The supported binding format is:

{
  "env": {
    "ANTHROPIC_API_KEY": {
      "type": "secret_ref",
      "secretId": "secret-uuid",
      "version": "latest"
    }
  }
}

You can also pin to a numeric version:

{
  "env": {
    "ANTHROPIC_API_KEY": {
      "type": "secret_ref",
      "secretId": "secret-uuid",
      "version": 2
    }
  }
}

What happens at runtime:

  • Paperclip validates that the secret belongs to the same company
  • it resolves the requested version
  • it decrypts or fetches the underlying value through the provider
  • it injects the plaintext into the agent runtime environment

Versioning rules:

  • version: "latest" tracks future rotations automatically
  • a numeric version stays pinned to that exact historical value
  • if you omit version, Paperclip treats it as latest

The secret reference form is the preferred pattern for anything sensitive.

Tip: Use version: "latest" for credentials you expect to rotate.

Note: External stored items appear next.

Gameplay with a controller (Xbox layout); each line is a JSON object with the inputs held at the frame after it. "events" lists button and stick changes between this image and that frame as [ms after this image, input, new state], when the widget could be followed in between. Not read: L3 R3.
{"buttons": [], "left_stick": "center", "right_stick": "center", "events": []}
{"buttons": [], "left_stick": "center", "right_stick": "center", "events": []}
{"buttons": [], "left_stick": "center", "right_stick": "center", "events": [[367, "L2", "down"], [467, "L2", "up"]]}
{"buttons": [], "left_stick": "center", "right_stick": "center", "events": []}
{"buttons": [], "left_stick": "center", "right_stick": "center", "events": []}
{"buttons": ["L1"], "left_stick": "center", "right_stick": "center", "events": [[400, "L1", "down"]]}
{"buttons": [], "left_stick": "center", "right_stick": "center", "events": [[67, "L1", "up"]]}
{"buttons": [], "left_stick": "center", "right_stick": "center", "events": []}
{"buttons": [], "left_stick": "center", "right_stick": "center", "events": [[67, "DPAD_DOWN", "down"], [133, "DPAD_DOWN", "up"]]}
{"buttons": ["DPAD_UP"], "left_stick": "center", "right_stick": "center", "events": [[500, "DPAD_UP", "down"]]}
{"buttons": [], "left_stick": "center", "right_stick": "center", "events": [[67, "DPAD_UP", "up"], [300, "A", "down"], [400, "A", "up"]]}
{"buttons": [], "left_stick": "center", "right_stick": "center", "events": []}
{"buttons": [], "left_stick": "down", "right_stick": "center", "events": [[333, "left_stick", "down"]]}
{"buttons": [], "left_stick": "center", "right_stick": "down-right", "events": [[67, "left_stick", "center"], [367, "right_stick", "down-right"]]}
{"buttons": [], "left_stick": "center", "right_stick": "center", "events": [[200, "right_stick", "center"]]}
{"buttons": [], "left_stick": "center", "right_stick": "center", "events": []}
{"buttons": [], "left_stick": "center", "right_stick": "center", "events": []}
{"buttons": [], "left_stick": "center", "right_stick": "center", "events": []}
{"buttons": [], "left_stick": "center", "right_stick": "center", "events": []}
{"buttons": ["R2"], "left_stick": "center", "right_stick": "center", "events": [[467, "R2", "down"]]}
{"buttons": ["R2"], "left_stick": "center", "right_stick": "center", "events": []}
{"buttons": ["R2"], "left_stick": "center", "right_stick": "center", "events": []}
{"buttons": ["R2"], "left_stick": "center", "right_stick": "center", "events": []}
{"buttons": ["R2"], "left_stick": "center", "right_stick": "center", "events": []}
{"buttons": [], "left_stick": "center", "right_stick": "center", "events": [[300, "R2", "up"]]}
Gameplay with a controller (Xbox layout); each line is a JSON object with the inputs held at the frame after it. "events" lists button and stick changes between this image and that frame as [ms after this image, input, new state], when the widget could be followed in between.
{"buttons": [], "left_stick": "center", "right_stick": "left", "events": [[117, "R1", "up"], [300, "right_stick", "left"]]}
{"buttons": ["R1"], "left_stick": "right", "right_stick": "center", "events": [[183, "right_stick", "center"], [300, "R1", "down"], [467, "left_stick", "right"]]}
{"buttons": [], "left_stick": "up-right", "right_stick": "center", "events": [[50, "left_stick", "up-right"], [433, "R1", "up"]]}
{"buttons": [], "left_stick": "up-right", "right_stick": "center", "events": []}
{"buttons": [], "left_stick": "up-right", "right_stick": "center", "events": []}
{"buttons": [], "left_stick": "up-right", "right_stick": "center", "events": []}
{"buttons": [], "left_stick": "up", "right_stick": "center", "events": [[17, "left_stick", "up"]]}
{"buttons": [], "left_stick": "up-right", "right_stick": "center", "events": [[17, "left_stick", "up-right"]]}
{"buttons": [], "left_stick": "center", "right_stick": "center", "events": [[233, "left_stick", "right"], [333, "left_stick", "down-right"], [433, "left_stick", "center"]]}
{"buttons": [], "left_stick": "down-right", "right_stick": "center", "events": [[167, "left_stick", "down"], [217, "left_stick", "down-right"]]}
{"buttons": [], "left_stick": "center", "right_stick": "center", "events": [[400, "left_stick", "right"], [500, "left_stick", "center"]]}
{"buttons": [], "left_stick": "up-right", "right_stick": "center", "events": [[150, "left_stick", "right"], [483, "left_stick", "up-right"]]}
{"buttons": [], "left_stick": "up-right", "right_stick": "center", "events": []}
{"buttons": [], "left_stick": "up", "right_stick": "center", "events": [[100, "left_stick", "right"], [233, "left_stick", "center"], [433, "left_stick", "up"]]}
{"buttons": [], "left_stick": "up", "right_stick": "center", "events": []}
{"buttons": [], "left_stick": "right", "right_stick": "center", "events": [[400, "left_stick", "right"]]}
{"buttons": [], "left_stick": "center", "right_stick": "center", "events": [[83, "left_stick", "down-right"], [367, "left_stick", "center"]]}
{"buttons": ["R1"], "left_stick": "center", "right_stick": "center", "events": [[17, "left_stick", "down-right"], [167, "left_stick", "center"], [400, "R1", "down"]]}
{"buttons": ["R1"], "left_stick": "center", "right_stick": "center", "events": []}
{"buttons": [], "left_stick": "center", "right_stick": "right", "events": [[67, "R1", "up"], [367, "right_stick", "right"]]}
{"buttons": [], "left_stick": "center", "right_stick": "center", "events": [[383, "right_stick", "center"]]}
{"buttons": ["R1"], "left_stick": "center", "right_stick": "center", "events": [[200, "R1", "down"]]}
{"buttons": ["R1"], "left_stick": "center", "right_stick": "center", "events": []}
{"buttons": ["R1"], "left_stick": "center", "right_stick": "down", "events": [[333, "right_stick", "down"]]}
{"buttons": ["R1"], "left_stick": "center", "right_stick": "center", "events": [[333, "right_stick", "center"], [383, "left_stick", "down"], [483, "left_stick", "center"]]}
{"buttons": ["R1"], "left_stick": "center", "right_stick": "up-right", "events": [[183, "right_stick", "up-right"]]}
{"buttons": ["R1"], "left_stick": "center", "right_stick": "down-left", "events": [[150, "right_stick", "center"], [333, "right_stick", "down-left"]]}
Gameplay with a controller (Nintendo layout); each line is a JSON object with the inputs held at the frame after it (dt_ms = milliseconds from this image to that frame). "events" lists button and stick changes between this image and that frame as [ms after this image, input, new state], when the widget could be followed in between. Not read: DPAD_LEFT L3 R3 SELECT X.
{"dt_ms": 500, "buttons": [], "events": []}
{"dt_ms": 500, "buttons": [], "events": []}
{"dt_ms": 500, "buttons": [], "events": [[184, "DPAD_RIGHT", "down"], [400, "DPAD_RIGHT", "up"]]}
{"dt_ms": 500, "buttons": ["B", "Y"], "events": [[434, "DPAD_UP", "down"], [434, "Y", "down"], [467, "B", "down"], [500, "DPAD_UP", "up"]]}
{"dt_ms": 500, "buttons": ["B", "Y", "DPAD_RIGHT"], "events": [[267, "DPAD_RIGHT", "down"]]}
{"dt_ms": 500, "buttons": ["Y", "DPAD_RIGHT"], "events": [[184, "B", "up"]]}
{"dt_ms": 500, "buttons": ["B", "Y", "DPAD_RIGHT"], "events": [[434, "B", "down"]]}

Use a pinned numeric version only when you need the agent to keep using a known historical value.

Terminal window
curl -X POST "https://api.paperclip.inc/api/companies/company-1/agents" \
  -H "Authorization: Bearer <board-token>" \
  -H "Content-Type: application/json" \
  -d '{
    "name": "Worker",
    "role": "engineer",
    "adapterType": "http",
    "adapterConfig": {
      "env": {
        "ANTHROPIC_API_KEY": {
          "type": "secret_ref",
          "secretId": "secret-uuid",
          "version": "latest"
        }
      }
    }
  }'
await fetch("https://api.paperclip.inc/api/companies/company-1/agents", {
  method: "POST",
  headers: {
    Authorization: `Bearer ${boardToken}`,
    "Content-Type": "application/json",
  },
  body: JSON.stringify({
    name: "Worker",
    role: "engineer",
    adapterType: "http",
    adapterConfig: {
      env: {
        ANTHROPIC_API_KEY: {
          type: "secret_ref",
          secretId: "secret-uuid",
          version: "latest",
        },
      },
    },
  }),
});
import requests


requests.post(
    "https://api.paperclip.inc/api/companies/company-1/agents",
    headers={
        "Authorization": f"Bearer {board_token}",
        "Content-Type": "application/json",
    },
    json={
        "name": "Worker",
        "role": "engineer",
        "adapterType": "http",
        "adapterConfig": {
            "env": {
                "ANTHROPIC_API_KEY": {
                    "type": "secret_ref",
                    "secretId": "secret-uuid",
                    "version": "latest",
                }
            }
        },
    },
)

Practical Notes

Section titled “Practical Notes”
  • The secret name must be unique within the company.
  • Create uses version 1; rotate increments the version counter.
  • update changes metadata only, not the stored value.
  • rotate creates a new stored value and updates the latest pointer.
  • The available secret providers are returned by GET /api/companies/{companyId}/secret-providers.
  • The API is board-only and company-scoped throughout.